Recently I've been involved in a very interesting project involving data warehousing and geographical information system (GIS) technology. Although the data warehouse was not real-time enabled, the GIS technology added a very interesting dimension to this data warehousing project.
Traditionally, I've used maps to get from point A to point B. For instance, if I am going on vacation, I'll use a map to find out which attractions are nearest each other so I can maximize the number of sights I visit. Until I started working with GIS, it hadn't occurred to me that it is possible to map just about anything so long as it has a geographic data attribute that can be translated into latitude and longitude. If a data element has a latitude and longitude, the data element can be mapped using GIS technology. To illustrate this, consider the weather report on TV where the continental United States is shown in color and warm regions appear in red and orange hues and cooler regions appear in blue hues. Now, imagine the same map where sales figures instead of temperatures are shown and blue colored regions indicate lackluster sales and red colored regions indicate hot sales. With a map like this, all sorts of trends and information can be gleamed at a glance that simply cannot be seen in a spreadsheet or even a graph.
Another interesting discovery was that upon closer inspection data warehouses have geographic information. In fact, virtually every dimension and fact table has some geographic component to it from customer addresses in the customer dimension to transactions and their locations in the fact table. At the aggregated level, things such as street addresses may not make sense and so they get lost in the aggregation process but the more generic geographic data attributes such as city, state and ZIP code typically remain. These geographic data attributes can be geocoded thereby allowing the underlying data to be mapped. (Geocoding is the process of translating a geographic data attribute into latitude and longitude.) Here is an example of customers that were geocoded and mapped:
Figure 1: Geocoded Customers
In addition to geoding and mapping data warehoused data, GIS technology extends to maps three significant business intelligence functions. Drill down, or zoom in GIS parlance, is one such function. GIS technology allows one to layer maps and display specific layers based on the zoom level. On the Internet, when I look up an address on a map, I am able to zoom in or out of the map and see my address at the city level, street level or somewhere in between. This zoom functionality is a form of drill down as it allows seeing different map layers and features (objects on the map) in much the same fashion as when drilling down on summary reports and seeing report data at different grain levels.
The second business intelligence function is parameterization. Many business intelligence reports provide the ability to enter parameters such as date range. With GIS, different regions on a map can be selected and viewed based on location information and zoom level thereby allowing you to see subsets of the map in much the same fashion that reports show different slices of the data, depending on the report parameters specified.
The third function is drill across. Unlike business intelligence reports where drill across means invoking a report from another report assuming they both have the same data grain, in GIS drill across means invoking a report from a map and a map from a report. To illustrate this concept, consider the aforementioned example of a map that shows hot and cold sales regions.
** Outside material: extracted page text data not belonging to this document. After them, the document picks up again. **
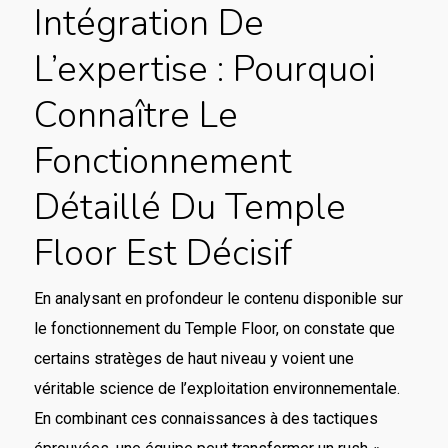
Intégration De
L’expertise : Pourquoi
Connaître Le
Fonctionnement
Détaillé Du Temple
Floor Est Décisif
En analysant en profondeur le contenu disponible sur
le fonctionnement du Temple Floor, on constate que
certains stratèges de haut niveau y voient une
véritable science de l’exploitation environnementale.
En combinant ces connaissances à des tactiques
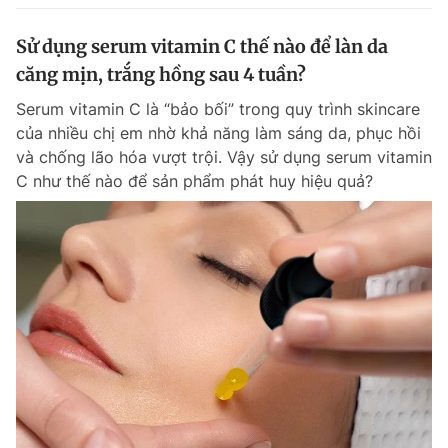
Sử dụng serum vitamin C thế nào để làn da
căng mịn, trắng hồng sau 4 tuần?
Serum vitamin C là “bảo bối” trong quy trình skincare
của nhiều chị em nhờ khả năng làm sáng da, phục hồi
và chống lão hóa vượt trội. Vậy sử dụng serum vitamin
C như thế nào để sản phẩm phát huy hiệu quả?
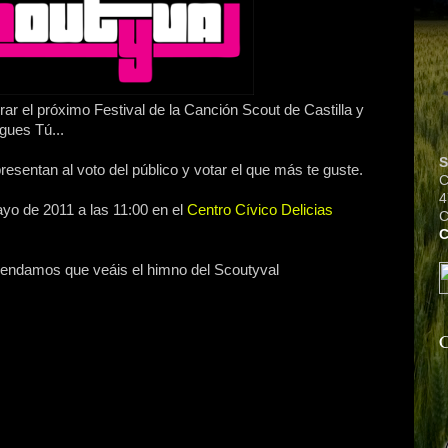
rar el próximo Festival de la Canción Scout de Castilla y
ues Tú...
S
esentan al voto del público y votar el que más te guste.
C
4
o de 2011 a las 11:00 en el
Centro Cívico Delicias
C
mendamos que veáis el himno del Scoutyval
C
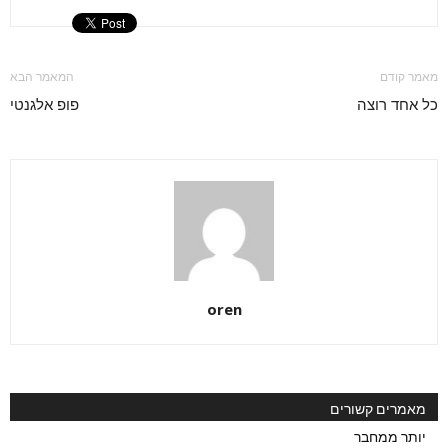
מאמר קודם
המאמר הבא
כל אחד רוצה
פופ אלגנטי
oren
מאמרים קשורים
יותר ממחבר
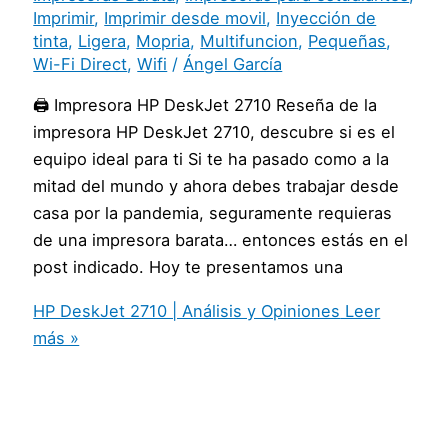
Imprimir
,
Imprimir desde movil
,
Inyección de
tinta
,
Ligera
,
Mopria
,
Multifuncion
,
Pequeñas
,
Wi-Fi Direct
,
Wifi
/
Ángel García
🖨️ Impresora HP DeskJet 2710 Reseña de la
impresora HP DeskJet 2710, descubre si es el
equipo ideal para ti Si te ha pasado como a la
mitad del mundo y ahora debes trabajar desde
casa por la pandemia, seguramente requieras
de una impresora barata… entonces estás en el
post indicado. Hoy te presentamos una
HP DeskJet 2710 | Análisis y Opiniones
Leer
más »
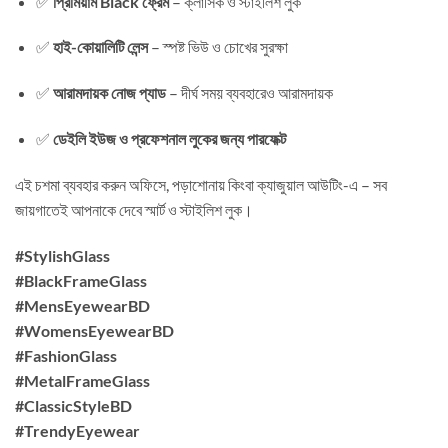
✅
প্রিমিয়াম Black ফ্রেম
– ক্লাসিক ও স্টাইলিশ লুক
✅
হাই-কোয়ালিটি লেন্স
– স্পষ্ট ভিউ ও চোখের সুরক্ষা
✅
আরামদায়ক নোজ প্যাড
– দীর্ঘ সময় ব্যবহারেও আরামদায়ক
✅
ডেইলি ইউজ ও প্রফেশনাল লুকের জন্য পারফেক্ট
এই চশমা ব্যবহার করুন অফিসে, পড়াশোনায় কিংবা ক্যাজুয়াল আউটিং-এ – সব
জায়গাতেই আপনাকে দেবে স্মার্ট ও স্টাইলিশ লুক।
#StylishGlass
#BlackFrameGlass
#MensEyewearBD
#WomensEyewearBD
#FashionGlass
#MetalFrameGlass
#ClassicStyleBD
#TrendyEyewear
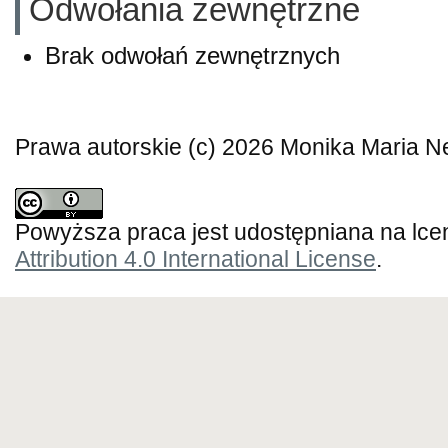
Odwołania zewnętrzne
Brak odwołań zewnętrznych
Prawa autorskie (c) 2026 Monika Maria N
Powyższa praca jest udostępniana na lce
Attribution 4.0 International License
.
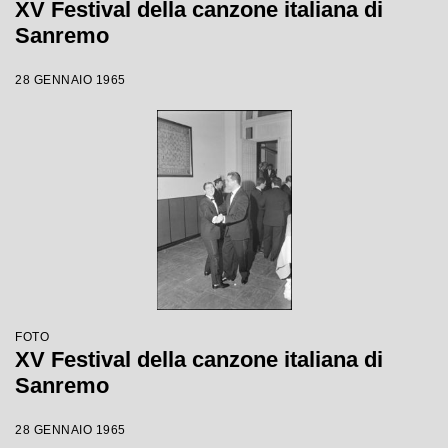
XV Festival della canzone italiana di
Sanremo
28 GENNAIO 1965
FOTO
XV Festival della canzone italiana di
Sanremo
28 GENNAIO 1965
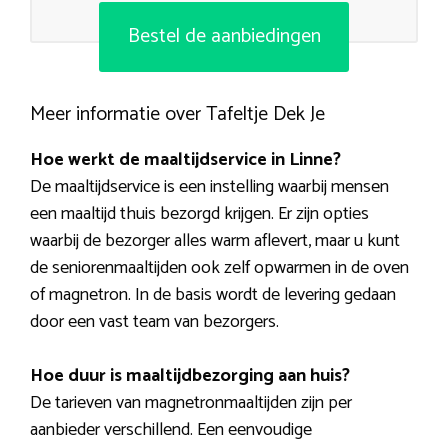
Bestel de aanbiedingen
Meer informatie over Tafeltje Dek Je
Hoe werkt de maaltijdservice in Linne?
De maaltijdservice is een instelling waarbij mensen
een maaltijd thuis bezorgd krijgen. Er zijn opties
waarbij de bezorger alles warm aflevert, maar u kunt
de seniorenmaaltijden ook zelf opwarmen in de oven
of magnetron. In de basis wordt de levering gedaan
door een vast team van bezorgers.
Hoe duur is maaltijdbezorging aan huis?
De tarieven van magnetronmaaltijden zijn per
aanbieder verschillend. Een eenvoudige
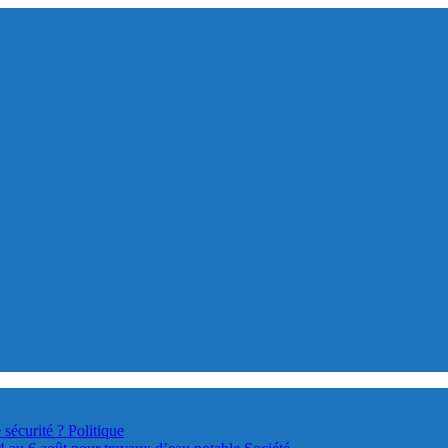
 sécurité ?
Politique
In this map, one can zoom on a hot sales region and then invoke a report that shows the sales by product for that region. Next, one can select a particular product on the report and then invoke the map to show where the sales for the product have occurred.
Putting it all together, you get a business intelligence solution that is composed of a data warehouse and reports that are GIS-enabled and maps that are data-driven. This is exciting technology that adds a physical dimension to business intelligence data.